Source extract:

______________________________

Wrapping this up into a single class isn’t that difficult, particularly because System.Data provides some good classes that can handle most of the user-API interaction. Showing the full details of that wrapper class, called SQLite, is a bit too lengthy to include here, but the declarations shown in Figure 3 give a pretty clear indication of how it’s supposed to be used.
Figure 3 Declarations of the SQLite Wrapper Class
public class SQLite : IDisposable
{
private IntPtr _db; //pointer to SQLite database
private bool _open; //whether or not the database is open
/// <summary>
/// Opens or creates SQLite database with the specified path
/// </summary>
/// <param name="path">Path to SQLite database</param>
public void OpenDatabase(string path);
/// <summary>
/// Closes the SQLite database
/// </summary>
public void CloseDatabase();
/// <summary>
/// Executes a query that returns no results
/// </summary>
/// <param name="query">SQL query to execute</param>
public void ExecuteNonQuery(string query);
/// <summary>
/// Executes a query and stores the results in
/// a DataTable
/// </summary>
/// <param name="query">SQL query to execute</param>
/// <returns>DataTable of results</returns>
public DataTable ExecuteQuery(string query);
}
Using it, then, would look something like the example in Figure 4.
Figure 4 Using the SQLite Wrapper Class
static void NativeWrapperMain()
{
using (SQLite db = new SQLite("persons.sqlite"))
{
db.ExecuteNonQuery("CREATE Table Persons " +
"(first TEXT, last TEXT, age INTEGER)");
db.ExecuteNonQuery("INSERT INTO Persons (first, last, age) " +
"VALUES ('Aaron', 'Erickson', 38)");
db.ExecuteNonQuery("INSERT INTO Persons (first, last, age) " +
"VALUES ('Rick', 'Minerich', 29)");
db.ExecuteNonQuery("INSERT INTO Persons (first, last, age) " +
"VALUES ('Talbott', 'Crowell', 35)");
DataTable table = db.ExecuteQuery("SELECT * FROM Persons");
foreach (DataRow row in table.Rows)
{
Console.WriteLine("{0} {1} {2}", row[0], row[1], row[2]);
}
}
}
Clearly there are more operations that could be added to the SQLite wrapper class in Figure 4, but it’s already got the necessary barebones functionality, thanks in part to the wonderful database-agnostic nature of the core DataTable/DataRow/DataColumn classes in System.Data.
Abstractions, Abstractions
In some ways, the SQLite database’s advantage is its low-level design and implementation—being embeddable means the “friction” involved in using it is pretty light. Add the wrapper classes, make sure the SQLite DLL is somewhere accessible to the program (typically by putting it into the directory with the executable) and now you’re writing SQL statements like a champion. Assuming that’s what you want to do, of course.

______________________________

Reproduce word for word the stretch of the SQLite wrapper excerpt from "Abstractions, Abstractions" through "do, of course.". The entries come from a separate source unrelated to the SQLite wrapper excerpt.

______________________________

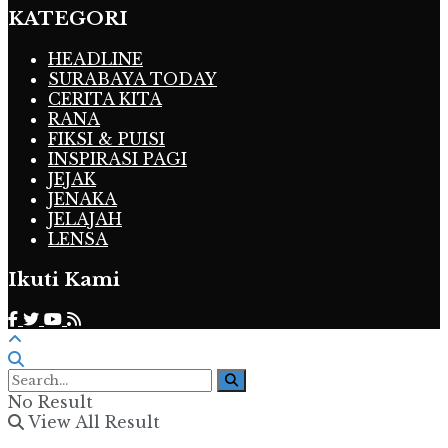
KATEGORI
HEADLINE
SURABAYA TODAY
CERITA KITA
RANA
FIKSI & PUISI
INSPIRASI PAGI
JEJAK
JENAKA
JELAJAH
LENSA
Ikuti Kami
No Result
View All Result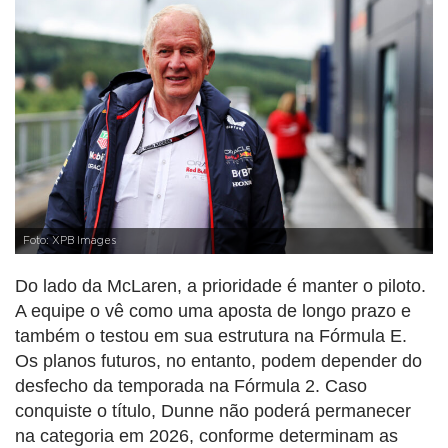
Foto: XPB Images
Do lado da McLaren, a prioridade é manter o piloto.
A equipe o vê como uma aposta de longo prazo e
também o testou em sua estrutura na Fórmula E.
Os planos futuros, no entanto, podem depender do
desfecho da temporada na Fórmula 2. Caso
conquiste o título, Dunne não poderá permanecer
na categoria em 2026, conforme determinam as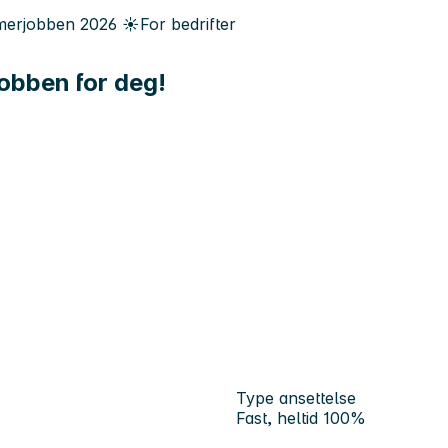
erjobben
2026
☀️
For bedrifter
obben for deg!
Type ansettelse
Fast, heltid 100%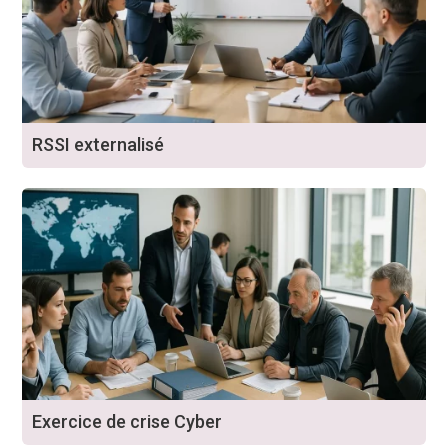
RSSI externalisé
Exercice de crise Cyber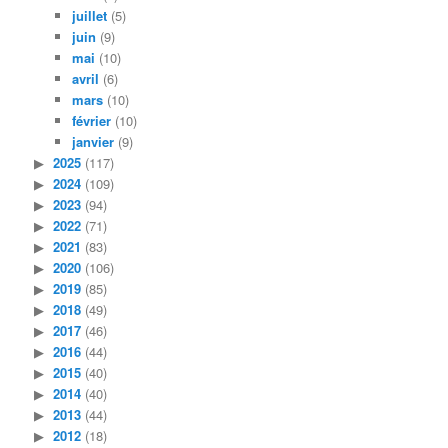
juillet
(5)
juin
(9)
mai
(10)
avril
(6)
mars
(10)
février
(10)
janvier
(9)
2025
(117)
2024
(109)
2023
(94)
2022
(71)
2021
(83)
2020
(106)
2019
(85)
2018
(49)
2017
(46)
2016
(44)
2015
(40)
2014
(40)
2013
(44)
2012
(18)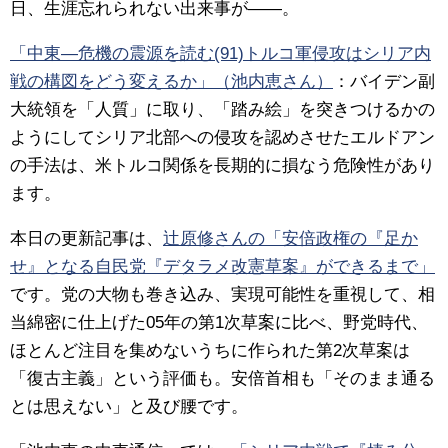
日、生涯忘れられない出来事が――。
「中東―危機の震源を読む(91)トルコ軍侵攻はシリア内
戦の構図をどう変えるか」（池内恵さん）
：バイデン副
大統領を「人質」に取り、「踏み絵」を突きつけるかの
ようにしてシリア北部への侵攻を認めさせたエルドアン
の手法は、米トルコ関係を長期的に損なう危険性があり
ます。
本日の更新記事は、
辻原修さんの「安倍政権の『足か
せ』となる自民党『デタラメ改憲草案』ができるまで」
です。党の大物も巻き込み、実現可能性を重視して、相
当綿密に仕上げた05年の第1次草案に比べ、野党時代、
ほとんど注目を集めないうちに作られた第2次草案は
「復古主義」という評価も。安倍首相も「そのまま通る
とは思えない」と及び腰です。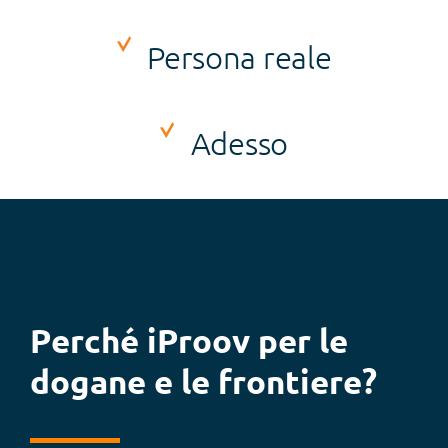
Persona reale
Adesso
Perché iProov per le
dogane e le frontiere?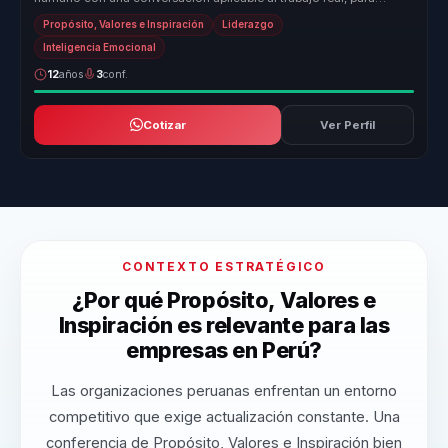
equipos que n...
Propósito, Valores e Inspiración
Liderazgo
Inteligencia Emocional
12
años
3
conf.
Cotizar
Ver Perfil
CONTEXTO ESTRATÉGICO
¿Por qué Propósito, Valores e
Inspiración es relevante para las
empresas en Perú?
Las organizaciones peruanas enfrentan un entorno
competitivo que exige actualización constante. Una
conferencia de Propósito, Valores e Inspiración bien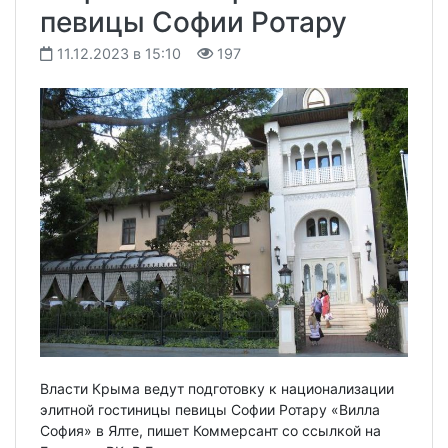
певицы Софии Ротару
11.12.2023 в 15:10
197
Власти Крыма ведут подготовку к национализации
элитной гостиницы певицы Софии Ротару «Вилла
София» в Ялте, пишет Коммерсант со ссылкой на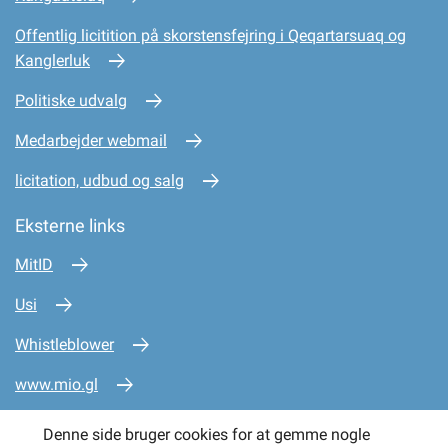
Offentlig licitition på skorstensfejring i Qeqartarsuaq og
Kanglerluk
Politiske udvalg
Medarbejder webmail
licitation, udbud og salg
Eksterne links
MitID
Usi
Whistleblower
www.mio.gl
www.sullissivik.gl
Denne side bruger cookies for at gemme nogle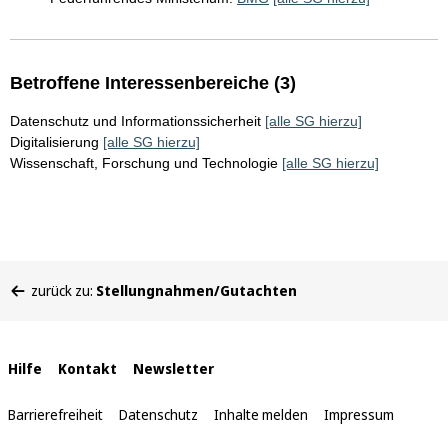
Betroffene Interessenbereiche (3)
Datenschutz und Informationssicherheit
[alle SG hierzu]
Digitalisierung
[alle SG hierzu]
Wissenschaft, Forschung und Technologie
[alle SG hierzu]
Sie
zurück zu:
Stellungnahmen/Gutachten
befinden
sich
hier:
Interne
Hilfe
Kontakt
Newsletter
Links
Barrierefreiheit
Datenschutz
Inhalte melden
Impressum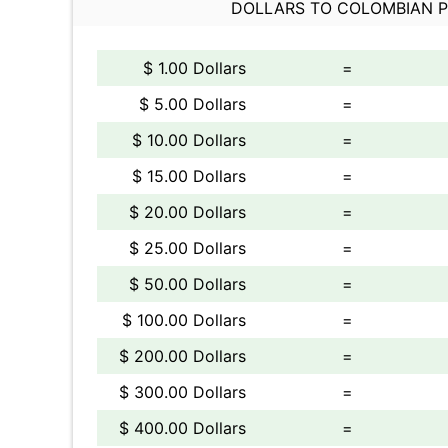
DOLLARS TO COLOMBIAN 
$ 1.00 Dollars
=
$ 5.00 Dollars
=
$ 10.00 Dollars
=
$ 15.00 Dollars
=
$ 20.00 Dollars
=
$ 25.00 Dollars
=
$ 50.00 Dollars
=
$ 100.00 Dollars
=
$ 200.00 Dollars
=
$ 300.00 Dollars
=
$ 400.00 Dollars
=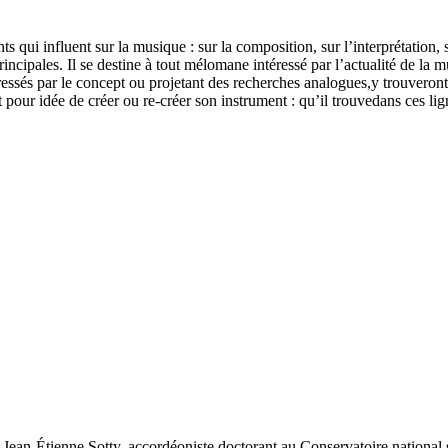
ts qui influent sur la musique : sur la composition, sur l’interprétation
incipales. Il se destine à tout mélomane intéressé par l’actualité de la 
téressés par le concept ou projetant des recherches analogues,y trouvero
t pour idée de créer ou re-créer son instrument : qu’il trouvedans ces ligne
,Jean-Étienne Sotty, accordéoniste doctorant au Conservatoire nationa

______________________________

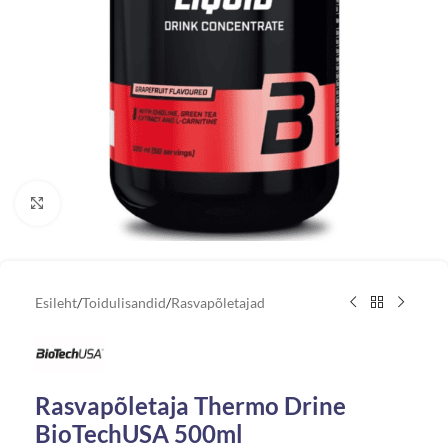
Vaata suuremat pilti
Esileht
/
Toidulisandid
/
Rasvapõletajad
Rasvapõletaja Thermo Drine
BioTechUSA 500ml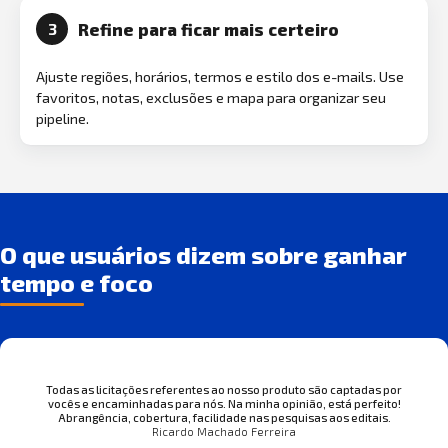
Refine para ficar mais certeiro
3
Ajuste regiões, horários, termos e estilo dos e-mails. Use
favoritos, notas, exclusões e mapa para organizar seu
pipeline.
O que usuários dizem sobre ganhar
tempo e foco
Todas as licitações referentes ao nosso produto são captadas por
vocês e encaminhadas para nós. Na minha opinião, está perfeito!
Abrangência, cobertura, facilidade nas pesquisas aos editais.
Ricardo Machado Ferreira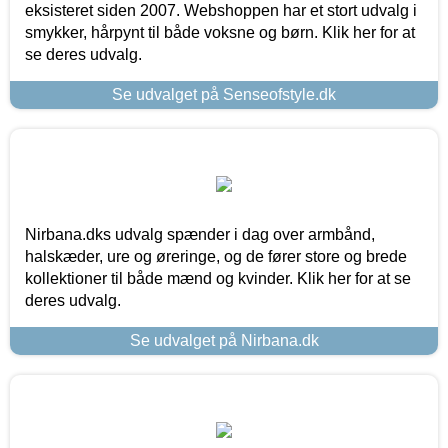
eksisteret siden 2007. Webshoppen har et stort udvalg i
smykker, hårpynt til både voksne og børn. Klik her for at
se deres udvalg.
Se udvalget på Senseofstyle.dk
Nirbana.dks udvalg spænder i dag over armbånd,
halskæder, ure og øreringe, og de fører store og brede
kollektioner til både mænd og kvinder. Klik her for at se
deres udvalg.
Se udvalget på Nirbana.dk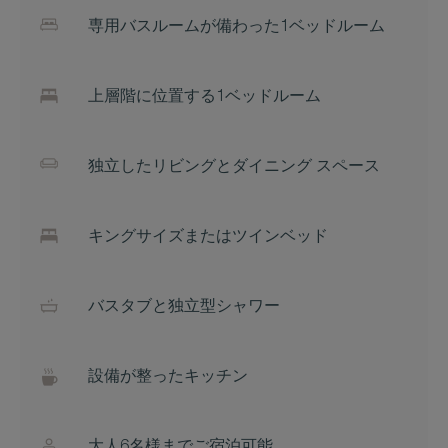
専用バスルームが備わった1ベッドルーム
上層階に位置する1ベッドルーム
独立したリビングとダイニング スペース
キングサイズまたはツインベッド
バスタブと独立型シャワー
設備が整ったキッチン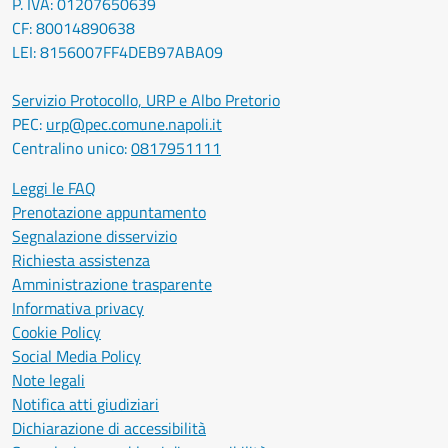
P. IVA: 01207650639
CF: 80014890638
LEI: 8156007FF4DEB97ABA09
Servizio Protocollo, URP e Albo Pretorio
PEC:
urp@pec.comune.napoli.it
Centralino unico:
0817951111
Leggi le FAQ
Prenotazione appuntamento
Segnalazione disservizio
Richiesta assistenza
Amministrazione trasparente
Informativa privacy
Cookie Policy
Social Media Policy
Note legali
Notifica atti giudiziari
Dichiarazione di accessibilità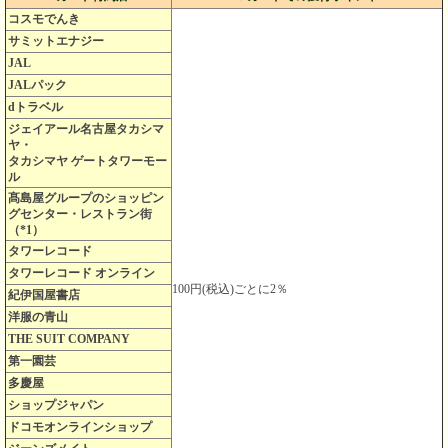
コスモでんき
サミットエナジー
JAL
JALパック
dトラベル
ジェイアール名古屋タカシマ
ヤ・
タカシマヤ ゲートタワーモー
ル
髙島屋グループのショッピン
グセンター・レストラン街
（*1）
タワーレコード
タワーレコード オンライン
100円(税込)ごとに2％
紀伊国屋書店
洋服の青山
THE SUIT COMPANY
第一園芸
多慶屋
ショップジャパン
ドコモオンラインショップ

______________________________

Response to this task:
Abstractions, Abstractions
In some ways, the SQLite database’s advantage is its low-level design and implementation—being embeddable means the “friction” involved in using it is pretty light. Add the wrapper classes, make sure the SQLite DLL is somewhere accessible to the program (typically by putting it into the directory with the executable) and now you’re writing SQL statements like a champion. Assuming that’s what you want to do, of course.